Bien consciente du potentiel du marché, Mme Quant avait donc opté pour la production industrielle, pour l'utilisation de matériaux synthétiques et la création de vêtements dits de 'fast fashion' (mode rapide) qui pouvaient être facilement achetés et remplacés par ses jeunes clientes. Captivée par le coton plastifié en PVC, elle fabriquait des imperméables à l'apparence cirée, des bottes en plastique moulé aux couleurs vives avec des talons transparents en forme de "glaçons" (“ice cube”) et des hauts zippés.

"Pourquoi les gens ne peuvent-ils pas voir ce qu'une machine est capable de faire elle-même au lieu de lui faire copier ce qui fait la main ?" Mme Quant avait déclaré en 1967. « Ce que nous devrions faire, c'est prendre les produits chimiques et créer directement le tissu ; nous devrions souffler les vêtements comme le verre soufflé. C'est ridicule que le tissu doive être coupé pour faire une chose plate qui entoure une personne ronde.." Elle avait ensuite ajouté : « C'est ridicule, à l'ère des machines, de continuer à faire des vêtements à la main. La mode la plus extrême doit être à très, très bon marché. D'abord parce que seuls les jeunes osent le porter ; deuxièmement, parce que les jeunes y sont mieux adaptés ; et troisièmement, parce que si c'est assez extrême, ça ne devrait pas durer.."
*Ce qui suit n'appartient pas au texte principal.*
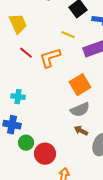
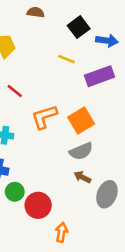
red line: (26, 53) -> (15, 91), moved
orange L-shape: (50, 58) -> (44, 117), moved

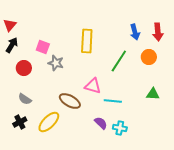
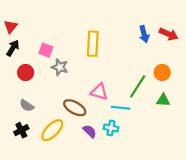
red arrow: (158, 32) -> (169, 34), turned -60
orange circle: (149, 57) -> (162, 73), moved
green line: (119, 61) -> (138, 86), moved
purple semicircle: (101, 123) -> (90, 131), moved
cyan cross: (120, 128) -> (111, 128), moved

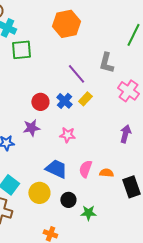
En 2000, Mme Quant avait démissionné de son poste de directrice de Mary Quant Ltd., après avoir été rachetée – ou expulsée, comme certains rapports l'ont affirmé – par le directeur général de la société. En 2009, elle avait été honorée par le Royal Mail avec son propre timbre-poste, mettant en vedette un mannequin portant une minijupe évasée noire de la marque Mary Quant. En 2015, Mme Quant avait été intitulée "Dame". La façade autrefois occupée par le nom Baazar est maintenant un bar à jus surmonté par une plaque commémore à la mémoire de "Dame Mary Quant".

Au printemps 2019, lorsque le Victoria & Albert Museum a présenté une rétrospective de son travail, une exposition vibrante de 120 création de son apogée, les curateurs avaient exposé un collage de photos et de souvenirs de milliers de femmes qui avaient partagé leur créations Mary Quant préférées ainsi que des anecdotes sur la façon dont elles les avaient portées en tant que jeunes femmes libre se dirigeant vers des entretiens professionnels ou des premiers rendez-vous, un hommage puissant à l'héritage de Mme Quant et au féminisme naissant de son époque.

Mais, a-t-elle vraiment inventé la minijupe ? André Courrèges, le designer français de l'ère spatiale, a longtemps revendiqué sa création et il est vrai qu'il rehaussait régulièrement ses ourlets au début des années 60. Mais Mme Quant, comme l'a souligné l'historienne de la mode Valerie Steele, a coupé ses ourlets à partir du moment où Bazaar a ouvert ses portes en 1955, principalement en réponse à ses clients, qui réclamaient des jupes toujours plus courtes.

"Nous étions au début d'une formidable renaissance de la mode", a écrit Mme Quant dans son autobiographie de 1966. «Ce n'est pas arrivé à cause de nous. C'était simplement que, comme les choses se sont avérées, nous en faisions partie. Les bons designers, ainsi que les journalistes intelligents, savent que pour avoir une quelconque influence, ils doivent répondre aux besoins du public », écrivait-elle, "et s'inspirer par ce 'quelque chose dans l'air' d'intangible. Il m'est arrivé de commencer quand 'ce quelque chose dans l'air' était sur le point de bouillir".